Tesla hasn\’t even defined what qualifies like a “reservation” at this point. From the US$800 million in reservations in the first week, almost US$625 million originated from businesses and utilities that will seem prone to complete the transaction. The rest of the reservations from home users are nothing more than expressions of interest made through a no-strings online reservation system.

Manufacturing giant batteries may also be much more difficult to scale than Pfizer\’s little blue pill, which was filling 46,000 prescriptions each day by the end of its first month on the market. Tesla won’t begin shipping batteries until this summer, and it\’s already sold out through mid-2016.

Still, approaching US$1 billion of great interest, just days after introducing path-breaking product, marks a substantial achievement. Tesla is going to need that battery revenue as soon as it can have it: The company is burning through cash to invest in the Model X electric SUV due later this season, the more affordable Model 3 slated to reach 2017, and a US$5 billion battery factory to power it all. In a call with analysts a week ago, Tesla Chief Executive Officer Elon Musk wouldn\’t rule out the possibility that the battery business could someday exceed electric-car revenue.

“We too easily forget that Tesla is much more than just the Model S,\” said Morgan Stanley analyst Adam Jonas inside a note to investors on Monday. “Previously week, I have been asked by more friends, colleagues, clients and relatives concerning the virtues of the residential Powerwall product for their own personal household use than I\’ve been asked about any vehicle manufactured by any auto company I\’ve covered within my 18 years as an auto analyst.”

Electricity storage products aren’t new.
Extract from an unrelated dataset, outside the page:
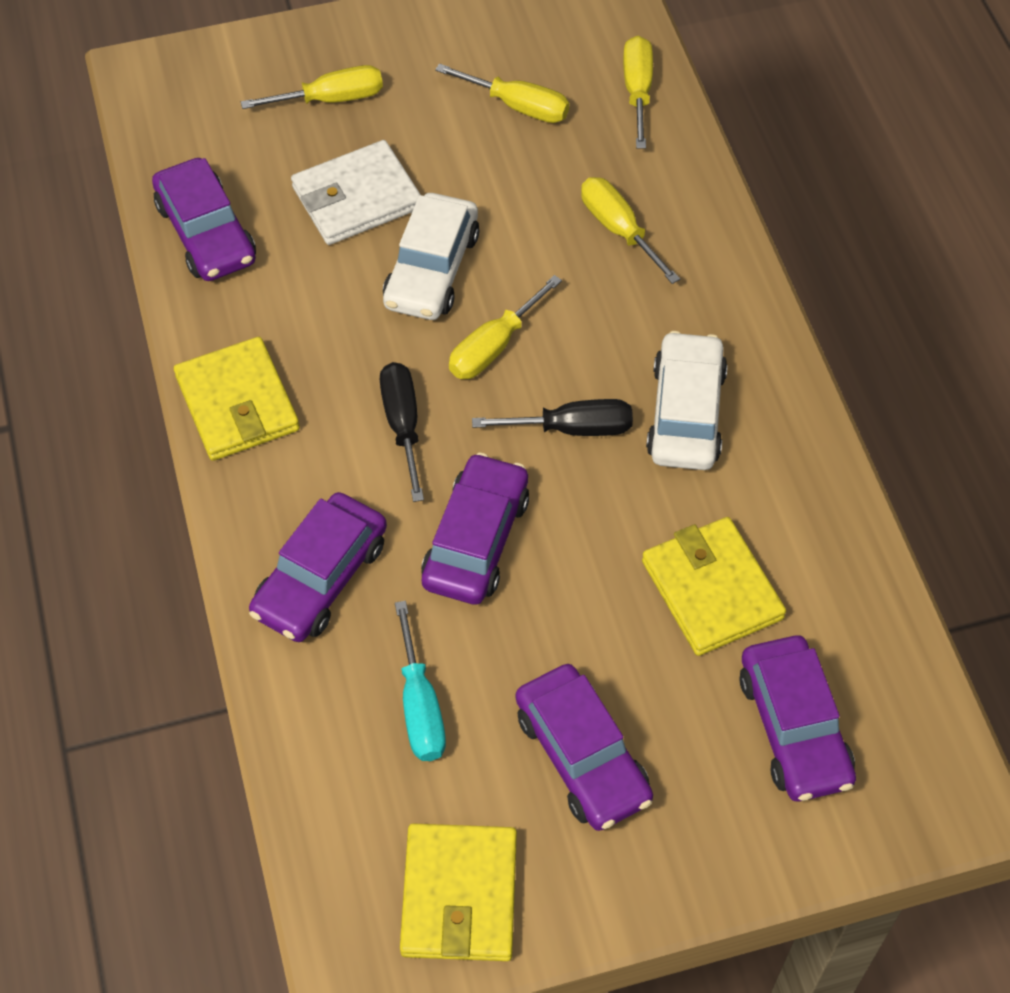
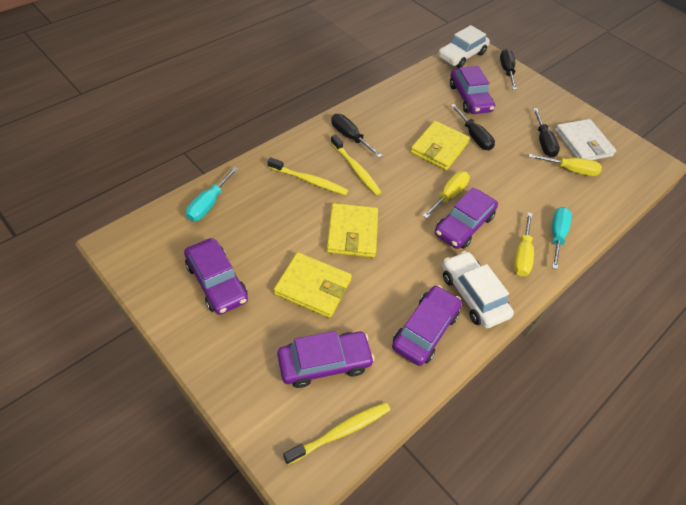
black screwdriver: [380,362,424,502] [472,399,633,436] = 2 -> [331,114,383,158] [451,104,495,150] [500,49,517,90] [533,108,560,158] = 4
turquoise screwdriver: [395,601,446,761] = 1 -> [186,166,239,221] [552,207,572,269] = 2
yellow screwdriver: [241,65,383,109] [435,63,569,123] [449,275,562,379] [581,177,680,284] [623,36,653,149] = 5 -> [423,171,470,219] [514,212,534,276] [529,154,602,176] = 3
yellow toothbrush: none = 0 -> [268,157,348,195] [283,402,390,465] [331,134,381,195] = 3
But Tesla\’s price, power, and packaging set these batteries apart in a way that echoes the space between the first iPhone and the smartphones that came before it. Now Musk has taken an Apple-launch degree of public interest to what’s essentially a infrastructure product, albeit one with possibility to transform the way in which electrical grids are managed and the speed that solar energy is adopted.

The next daunting challenge will be to turn that interest into bookable revenue for Tesla.